To validate our approach, we conducted simulations with a fleet of five crop spraying drones operating in a 90 m × 150 m area containing obstacles such as trees and towers. The parameters for the improved artificial potential field method and sliding mode control were tuned for optimal performance. The table below summarizes key simulation parameters:
| Parameter | Value | Description |
|---|---|---|
| Formation Size | 5 drones | Number of spraying UAVs |
| Area Dimensions | 90 m × 150 m | Spraying region |
| Obstacle 1 (Tree) | Center (20, 3), R₀ = 3 m | Radius and position |
| Obstacle 2 (Water Tower) | Center (60, 57), R₀ = 7.5 m | Radius and position |
| Obstacle 3 (Pylon) | Center (120, 85), R₀ = 5 m | Radius and position |
| Repulsive Field Radius (ρ₀) | 0.5 m | Influence range of obstacles |
| Formation Radius (R_p) | 15 m | Spacing between spraying UAVs |
| Control Parameters (c₁, k₁, k₂, c₂, k₃, k₄) | 8, 6, 10, 9, 5, 12 | Tuned for stability |
The improved artificial potential field method generated smooth, obstacle-free paths in approximately 1.2 seconds, significantly faster than traditional methods like A* algorithm, which produced jagged paths and took over 2.1 seconds. The sliding mode control ensured accurate path tracking, with a maximum deviation error of only 0.12 meters, compared to 1.89 meters for adaptive control methods. This highlights the superiority of our approach for crop spraying drones in dynamic environments.

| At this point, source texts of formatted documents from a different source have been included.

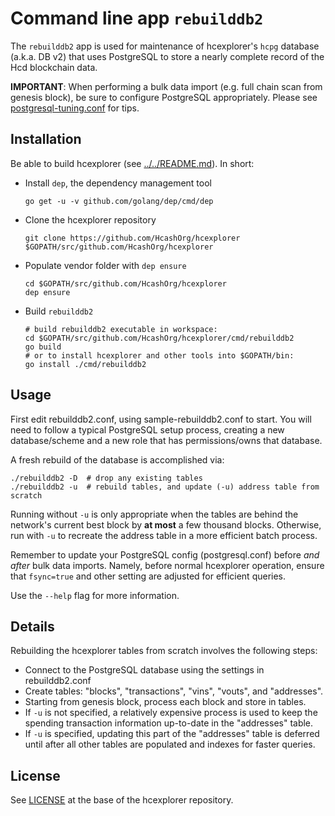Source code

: # Command line app `rebuilddb2`

The `rebuilddb2` app is used for maintenance of hcexplorer's `hcpg` database (a.k.a. DB v2) that uses PostgreSQL to store a nearly complete record of the Hcd blockchain data.

**IMPORTANT**: When performing a bulk data import (e.g. full chain scan from genesis block), be sure to configure PostgreSQL appropriately.  Please see [postgresql-tuning.conf](../../db/hcpg/postgresql-tuning.conf) for tips.

## Installation

Be able to build hcexplorer (see [../../README.md](../../README.md#build-from-source)). In short:

* Install `dep`, the dependency management tool

      go get -u -v github.com/golang/dep/cmd/dep

* Clone the hcexplorer repository

      git clone https://github.com/HcashOrg/hcexplorer $GOPATH/src/github.com/HcashOrg/hcexplorer

* Populate vendor folder with `dep ensure`

      cd $GOPATH/src/github.com/HcashOrg/hcexplorer
      dep ensure

* Build `rebuilddb2`

      # build rebuilddb2 executable in workspace:
      cd $GOPATH/src/github.com/HcashOrg/hcexplorer/cmd/rebuilddb2
      go build
      # or to install hcexplorer and other tools into $GOPATH/bin:
      go install ./cmd/rebuilddb2

## Usage

First edit rebuilddb2.conf, using sample-rebuilddb2.conf to start.  You will need to follow a typical PostgreSQL setup process, creating a new database/scheme and a new role that has permissions/owns that database.

A fresh rebuild of the database is accomplished via:

```
./rebuilddb2 -D  # drop any existing tables
./rebuilddb2 -u  # rebuild tables, and update (-u) address table from scratch
```

Running without `-u` is only appropriate when the tables are behind the network's current best block by **at most** a few thousand blocks.  Otherwise, run with `-u` to recreate the address table in a more efficient batch process.

Remember to update your PostgreSQL config (postgresql.conf) before *and after* bulk data imports. Namely, before normal hcexplorer operation, ensure that `fsync=true` and other setting are adjusted for efficient queries.

Use the `--help` flag for more information.

## Details

Rebuilding the hcexplorer tables from scratch involves the following steps:

* Connect to the PostgreSQL database using the settings in rebuilddb2.conf
* Create tables: "blocks", "transactions", "vins", "vouts", and "addresses".
* Starting from genesis block, process each block and store in tables.
* If `-u` is not specified, a relatively expensive process is used to keep the spending transaction information up-to-date in the "addresses" table.
* If `-u` is specified, updating this part of the "addresses" table is deferred until after all other tables are populated and indexes for faster queries.

## License

See [LICENSE](../../LICENSE) at the base of the hcexplorer repository.

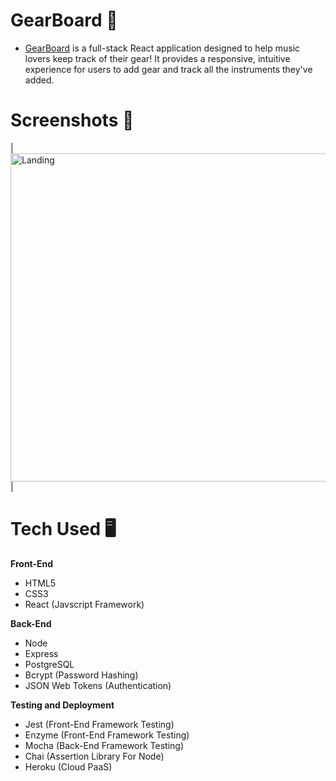 # GearBoard :guitar:

- [GearBoard](https://gearboard-app.now.sh/) is a full-stack React application designed to help music lovers keep track of their gear! It provides a responsive, intuitive experience for users to add gear and track all the instruments they've added.

# Screenshots 📸
| <img alt="Landing" src="landing-screenshot.png" width="525"> |

# Tech Used 🖥

**Front-End**
- HTML5
- CSS3 
- React (Javscript Framework)

**Back-End**
- Node
- Express
- PostgreSQL
- Bcrypt (Password Hashing)
- JSON Web Tokens (Authentication)

**Testing and Deployment**
- Jest (Front-End Framework Testing)
- Enzyme (Front-End Framework Testing)
- Mocha (Back-End Framework Testing)
- Chai (Assertion Library For Node)
- Heroku (Cloud PaaS)
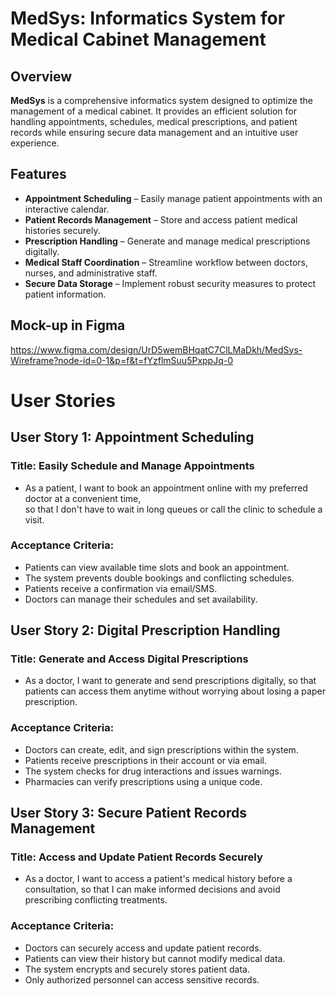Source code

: # MedSys: Informatics System for Medical Cabinet Management

## Overview
**MedSys** is a comprehensive informatics system designed to optimize the management of a medical cabinet. It provides an efficient solution for handling appointments, schedules, medical prescriptions, and patient records while ensuring secure data management and an intuitive user experience.

## Features
- **Appointment Scheduling** – Easily manage patient appointments with an interactive calendar.
- **Patient Records Management** – Store and access patient medical histories securely.
- **Prescription Handling** – Generate and manage medical prescriptions digitally.
- **Medical Staff Coordination** – Streamline workflow between doctors, nurses, and administrative staff.
- **Secure Data Storage** – Implement robust security measures to protect patient information.

## Mock-up in Figma
https://www.figma.com/design/UrD5wemBHqatC7ClLMaDkh/MedSys-Wireframe?node-id=0-1&p=f&t=fYzflmSuu5PxppJq-0

# User Stories

## User Story 1: Appointment Scheduling  

### Title: Easily Schedule and Manage Appointments  

- As a patient, I want to book an appointment online with my preferred doctor at a convenient time,  
so that I don't have to wait in long queues or call the clinic to schedule a visit.  

### Acceptance Criteria:  
- Patients can view available time slots and book an appointment.  
- The system prevents double bookings and conflicting schedules.  
- Patients receive a confirmation via email/SMS.  
- Doctors can manage their schedules and set availability.

## User Story 2: Digital Prescription Handling

### Title: Generate and Access Digital Prescriptions

- As a doctor, I want to generate and send prescriptions digitally,
so that patients can access them anytime without worrying about losing a paper prescription.

### Acceptance Criteria:
  - Doctors can create, edit, and sign prescriptions within the system.
  - Patients receive prescriptions in their account or via email.
  - The system checks for drug interactions and issues warnings.
  - Pharmacies can verify prescriptions using a unique code.

## User Story 3: Secure Patient Records Management

### Title: Access and Update Patient Records Securely

- As a doctor, I want to access a patient's medical history before a consultation,
so that I can make informed decisions and avoid prescribing conflicting treatments.

### Acceptance Criteria:

  - Doctors can securely access and update patient records.
  - Patients can view their history but cannot modify medical data.
  - The system encrypts and securely stores patient data.
  - Only authorized personnel can access sensitive records.

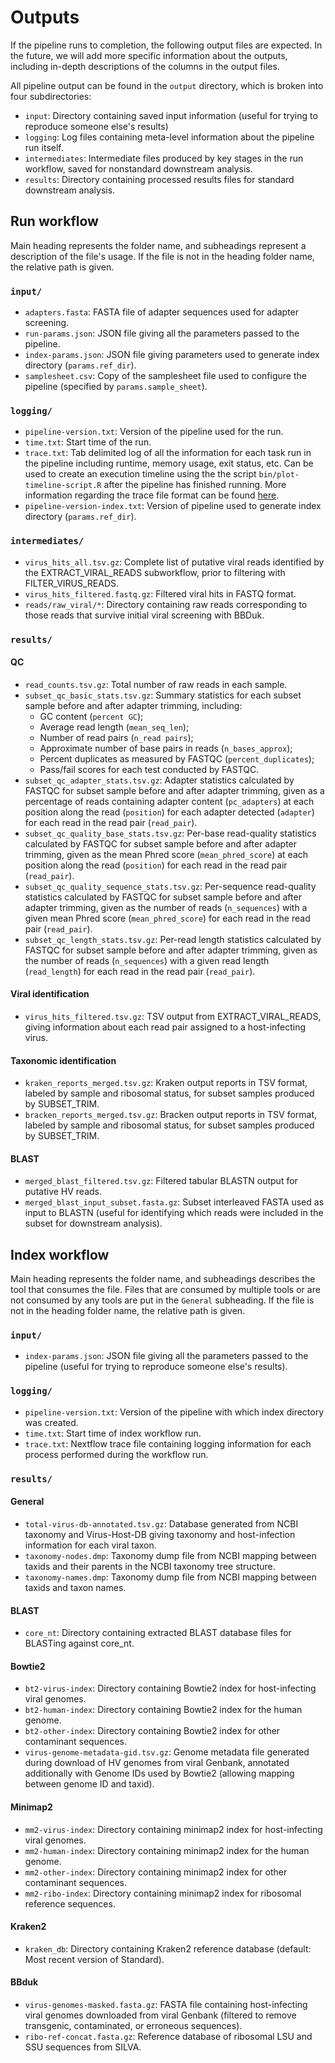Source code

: # Outputs

If the pipeline runs to completion, the following output files are expected. In the future, we will add more specific information about the outputs, including in-depth descriptions of the columns in the output files.

All pipeline output can be found in the `output` directory, which is broken into four subdirectories:

- `input`: Directory containing saved input information (useful for trying to reproduce someone else's results)
- `logging`: Log files containing meta-level information about the pipeline run itself.
- `intermediates`: Intermediate files produced by key stages in the run workflow, saved for nonstandard downstream analysis.
- `results`: Directory containing processed results files for standard downstream analysis.

## Run workflow

Main heading represents the folder name, and subheadings represent a description of the file's usage. If the file is not in the heading folder name, the relative path is given.

### `input/`

- `adapters.fasta`: FASTA file of adapter sequences used for adapter screening.
- `run-params.json`: JSON file giving all the parameters passed to the pipeline.
- `index-params.json`: JSON file giving parameters used to generate index directory (`params.ref_dir`).
- `samplesheet.csv`: Copy of the samplesheet file used to configure the pipeline (specified by `params.sample_sheet`).

### `logging/`

- `pipeline-version.txt`: Version of the pipeline used for the run.
- `time.txt`: Start time of the run.
- `trace.txt`: Tab delimited log of all the information for each task run in the pipeline including runtime, memory usage, exit status, etc. Can be used to create an execution timeline using the the script `bin/plot-timeline-script.R` after the pipeline has finished running. More information regarding the trace file format can be found [here](https://www.nextflow.io/docs/latest/reports.html#trace-file).
- `pipeline-version-index.txt`: Version of pipeline used to generate index directory (`params.ref_dir`).

### `intermediates/`

- `virus_hits_all.tsv.gz`: Complete list of putative viral reads identified by the EXTRACT_VIRAL_READS subworkflow, prior to filtering with FILTER_VIRUS_READS.
- `virus_hits_filtered.fastq.gz`: Filtered viral hits in FASTQ format.
- `reads/raw_viral/*`: Directory containing raw reads corresponding to those reads that survive initial viral screening with BBDuk.

### `results/`

#### QC
- `read_counts.tsv.gz`: Total number of raw reads in each sample.
- `subset_qc_basic_stats.tsv.gz`: Summary statistics for each subset sample before and after adapter trimming, including:
    - GC content (`percent GC`);
    - Average read length (`mean_seq_len`);
    - Number of read pairs (`n_read pairs`);
    - Approximate number of base pairs in reads (`n_bases_approx`);
    - Percent duplicates as measured by FASTQC (`percent_duplicates`);
    - Pass/fail scores for each test conducted by FASTQC.
- `subset_qc_adapter_stats.tsv.gz`: Adapter statistics calculated by FASTQC for subset sample before and after adapter trimming, given as a percentage of reads containing adapter content (`pc_adapters`) at each position along the read (`position`) for each adapter detected (`adapter`) for each read in the read pair (`read_pair`).
- `subset_qc_quality_base_stats.tsv.gz`: Per-base read-quality statistics calculated by FASTQC for subset sample before and after adapter trimming, given as the mean Phred score (`mean_phred_score`) at each position along the read (`position`) for each read in the read pair (`read_pair`).
- `subset_qc_quality_sequence_stats.tsv.gz`: Per-sequence read-quality statistics calculated by FASTQC for subset sample before and after adapter trimming, given as the number of reads (`n_sequences`) with a given mean Phred score (`mean_phred_score`) for each read in the read pair (`read_pair`).
- `subset_qc_length_stats.tsv.gz`: Per-read length statistics calculated by FASTQC for subset sample before and after adapter trimming, given as the number of reads (`n_sequences`) with a given read length (`read_length`) for each read in the read pair (`read_pair`).

#### Viral identification
- `virus_hits_filtered.tsv.gz`: TSV output from EXTRACT_VIRAL_READS, giving information about each read pair assigned to a host-infecting virus.

#### Taxonomic identification
- `kraken_reports_merged.tsv.gz`: Kraken output reports in TSV format, labeled by sample and ribosomal status, for subset samples produced by SUBSET_TRIM.
- `bracken_reports_merged.tsv.gz`: Bracken output reports in TSV format, labeled by sample and ribosomal status, for subset samples produced by SUBSET_TRIM.

#### BLAST
- `merged_blast_filtered.tsv.gz`: Filtered tabular BLASTN output for putative HV reads.
- `merged_blast_input_subset.fasta.gz`: Subset interleaved FASTA used as input to BLASTN (useful for identifying which reads were included in the subset for downstream analysis).

## Index workflow

Main heading represents the folder name, and subheadings describes the tool that consumes the file. Files that are consumed by multiple tools or are not consumed by any tools are put in the `General` subheading. If the file is not in the heading folder name, the relative path is given.

### `input/`

- `index-params.json`: JSON file giving all the parameters passed to the pipeline (useful for trying to reproduce someone else's results).

### `logging/`

- `pipeline-version.txt`: Version of the pipeline with which index directory was created.
- `time.txt`: Start time of index workflow run.
- `trace.txt`: Nextflow trace file containing logging information for each process performed during the workflow run.

### `results/`

#### General

- `total-virus-db-annotated.tsv.gz`: Database generated from NCBI taxonomy and Virus-Host-DB giving taxonomy and host-infection information for each viral taxon.
- `taxonomy-nodes.dmp`: Taxonomy dump file from NCBI mapping between taxids and their parents in the NCBI taxonomy tree structure.
- `taxonomy-names.dmp`: Taxonomy dump file from NCBI mapping between taxids and taxon names.

#### BLAST

- `core_nt`: Directory containing extracted BLAST database files for BLASTing against core_nt.

#### Bowtie2

- `bt2-virus-index`: Directory containing Bowtie2 index for host-infecting viral genomes.
- `bt2-human-index`: Directory containing Bowtie2 index for the human genome.
- `bt2-other-index`: Directory containing Bowtie2 index for other contaminant sequences.
- `virus-genome-metadata-gid.tsv.gz`: Genome metadata file generated during download of HV genomes from viral Genbank, annotated additionally with Genome IDs used by Bowtie2 (allowing mapping between genome ID and taxid).

#### Minimap2

- `mm2-virus-index`: Directory containing minimap2 index for host-infecting viral genomes.
- `mm2-human-index`: Directory containing minimap2 index for the human genome.
- `mm2-other-index`: Directory containing minimap2 index for other contaminant sequences.
- `mm2-ribo-index`: Directory containing minimap2 index for ribosomal reference sequences.

#### Kraken2

- `kraken_db`: Directory containing Kraken2 reference database (default: Most recent version of Standard).

#### BBduk

- `virus-genomes-masked.fasta.gz`: FASTA file containing host-infecting viral genomes downloaded from viral Genbank (filtered to remove transgenic, contaminated, or erroneous sequences).
- `ribo-ref-concat.fasta.gz`: Reference database of ribosomal LSU and SSU sequences from SILVA.
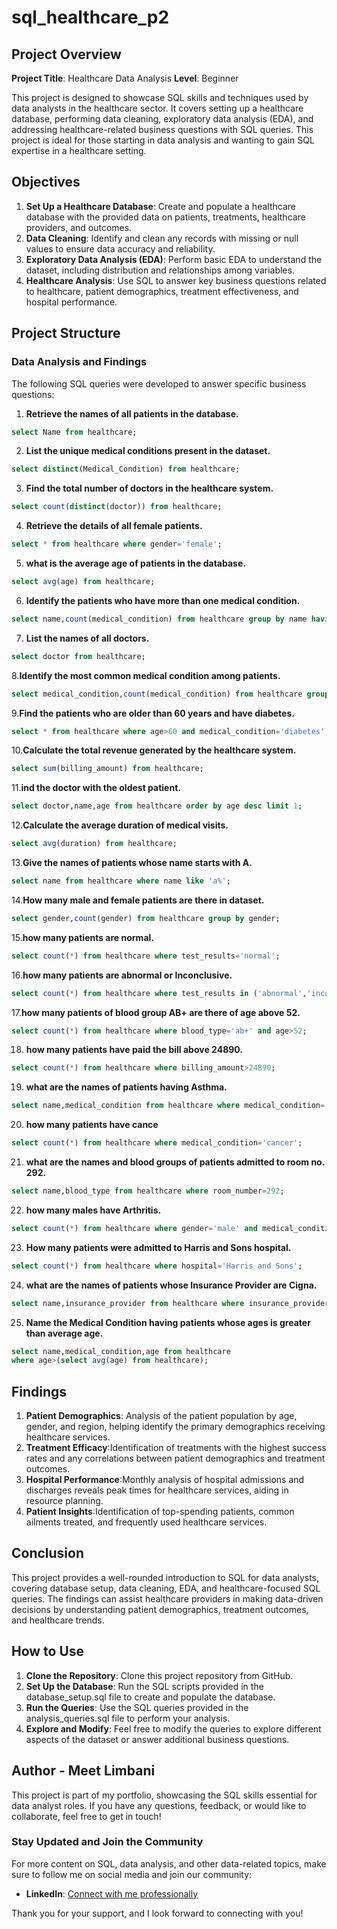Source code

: # sql_healthcare_p2

## Project Overview

**Project Title**: Healthcare Data Analysis
**Level**: Beginner

This project is designed to showcase SQL skills and techniques used by data analysts in the healthcare sector. It covers setting up a healthcare database, performing data cleaning, exploratory data analysis (EDA), and addressing healthcare-related business questions with SQL queries. This project is ideal for those starting in data analysis and wanting to gain SQL expertise in a healthcare setting.

## Objectives

1. **Set Up a Healthcare Database**: Create and populate a healthcare database with the provided data on patients, treatments, healthcare providers, and outcomes.
2. **Data Cleaning**: Identify and clean any records with missing or null values to ensure data accuracy and reliability.
3. **Exploratory Data Analysis (EDA)**: Perform basic EDA to understand the dataset, including distribution and relationships among variables.
4. **Healthcare Analysis**: Use SQL to answer key business questions related to healthcare, patient demographics, treatment effectiveness, and hospital performance.

## Project Structure

### Data Analysis and Findings

The following SQL queries were developed to answer specific business questions:

1. **Retrieve the names of all patients in the database.** 
```sql
select Name from healthcare;
```

2. **List the unique medical conditions present in the dataset.**
```sql
select distinct(Medical_Condition) from healthcare;
```

3. **Find the total number of doctors in the healthcare system.**
```sql
select count(distinct(doctor)) from healthcare;
```

4. **Retrieve the details of all female patients.**
```sql
select * from healthcare where gender='female';
```

5. **what is the average age of patients in the database.**
```sql
select avg(age) from healthcare;
```

6. **Identify the patients who have more than one medical condition.**
```sql
select name,count(medical_condition) from healthcare group by name having count(medical_condition)>1;
```

7. **List the names of all doctors.** 
```sql
select doctor from healthcare;
```

8.**Identify the most common medical condition among patients.**
```sql
select medical_condition,count(medical_condition) from healthcare group by medical_condition order by count(medical_condition) desc limit 1;
```

9.**Find the patients who are older than 60 years and have diabetes.** 
```sql
select * from healthcare where age>60 and medical_condition='diabetes';
```

10.**Calculate the total revenue generated by the healthcare system.**
```sql
select sum(billing_amount) from healthcare;
```

11.**ind the doctor with the oldest patient.**
```sql
select doctor,name,age from healthcare order by age desc limit 1;
```

12.**Calculate the average duration of medical visits.**
```sql
select avg(duration) from healthcare;
```

13.**Give the names of patients whose name starts with A.**
```sql
select name from healthcare where name like 'a%';
```

14.**How many male and female patients are there in dataset.**
```sql
select gender,count(gender) from healthcare group by gender;
```

15.**how many patients are normal.**
```sql
select count(*) from healthcare where test_results='normal';
```

16.**how many patients are abnormal or Inconclusive.**
```sql
select count(*) from healthcare where test_results in ('abnormal','inconclusive');
```

17.**how many patients of blood group AB+ are there of age above 52.**
```sql
select count(*) from healthcare where blood_type='ab+' and age>52;
```

18. **how many patients have paid the bill above 24890.**
```sql
select count(*) from healthcare where billing_amount>24890;
```

19. **what are the names of patients having Asthma.**
```sql
select name,medical_condition from healthcare where medical_condition='asthma';
```

20. **how many patients have cance**
```sql
select count(*) from healthcare where medical_condition='cancer';
```

21. **what are the names and blood groups of patients admitted to room no. 292.** 
```sql
select name,blood_type from healthcare where room_number=292;
```

22. **how many males have Arthritis.**
```sql
select count(*) from healthcare where gender='male' and medical_condition='arthritis';
```

23. **How many patients were admitted to Harris and Sons hospital.**
```sql
select count(*) from healthcare where hospital='Harris and Sons';
```

24. **what are the names of patients whose Insurance Provider are Cigna.**
```sql
select name,insurance_provider from healthcare where insurance_provider='cigna';
```

25. **Name the Medical Condition having patients whose ages is greater than average age.**
```sql
select name,medical_condition,age from healthcare
where age>(select avg(age) from healthcare);
```

## Findings

1. **Patient Demographics**: Analysis of the patient population by age, gender, and region, helping identify the primary demographics receiving healthcare services.
2. **Treatment Efficacy**:Identification of treatments with the highest success rates and any correlations between patient demographics and treatment outcomes.
3. **Hospital Performance**:Monthly analysis of hospital admissions and discharges reveals peak times for healthcare services, aiding in resource planning.
4. **Patient Insights**:Identification of top-spending patients, common ailments treated, and frequently used healthcare services.

## Conclusion
This project provides a well-rounded introduction to SQL for data analysts, covering database setup, data cleaning, EDA, and healthcare-focused SQL queries. The findings can assist healthcare providers in making data-driven decisions by understanding patient demographics, treatment outcomes, and healthcare trends.

## How to Use

1. **Clone the Repository**: Clone this project repository from GitHub.
2. **Set Up the Database**: Run the SQL scripts provided in the database_setup.sql file to create and populate the database.
3. **Run the Queries**: Use the SQL queries provided in the analysis_queries.sql file to perform your analysis.
4. **Explore and Modify**: Feel free to modify the queries to explore different aspects of the dataset or answer additional business questions.

## Author - Meet Limbani
This project is part of my portfolio, showcasing the SQL skills essential for data analyst roles. If you have any questions, feedback, or would like to collaborate, feel free to get in touch!

### Stay Updated and Join the Community
For more content on SQL, data analysis, and other data-related topics, make sure to follow me on social media and join our community:

- **LinkedIn**: [Connect with me professionally](www.linkedin.com/in/meet-limbani-6258bb285)

Thank you for your support, and I look forward to connecting with you!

Field tests were conducted using five crop spraying drones (model: HaoYing X9 Plus) on a wheat field of the same dimensions, with obstacles like utility poles. We compared our method against a combination of improved A* path planning and adaptive control (IA-ADAT). The results, summarized in the table below, demonstrate the effectiveness of our approach in real-world conditions:
| Metric | IA-ADAT Method | Our Method |
|---|---|---|
| Max Trajectory Deviation (m) | 1.55 | 0.21 |
| Over-Sprayed Area (m²) | 236.3 | 41.6 |
| Over-Sprayed Percentage (%) | 1.75 | 0.31 |
| Missed Area (m²) | 252.4 | 45.7 |
| Missed Percentage (%) | 1.87 | 0.34 |
| Operation Time (s) | 251 | 239 |
Our method reduced over-spraying and missed areas by over 80%, while also shortening the operation time, proving its efficiency for large-scale farming with spraying UAVs. The integration of improved path planning and robust control allows crop spraying drones to achieve near-perfect coverage, even in obstructed terrains.
In conclusion, we have developed a comprehensive framework for cooperative path planning and control of crop spraying drones. The improved artificial potential field method efficiently generates smooth, obstacle-avoiding paths, and the sliding mode control ensures precise tracking under disturbances. This approach significantly enhances the performance of spraying UAV fleets, reducing operational time and minimizing resource waste. Future work will focus on incorporating real-time environmental perception for moving obstacles and adaptive formation reconfiguration, further advancing the autonomy of crop spraying drones in intelligent agriculture.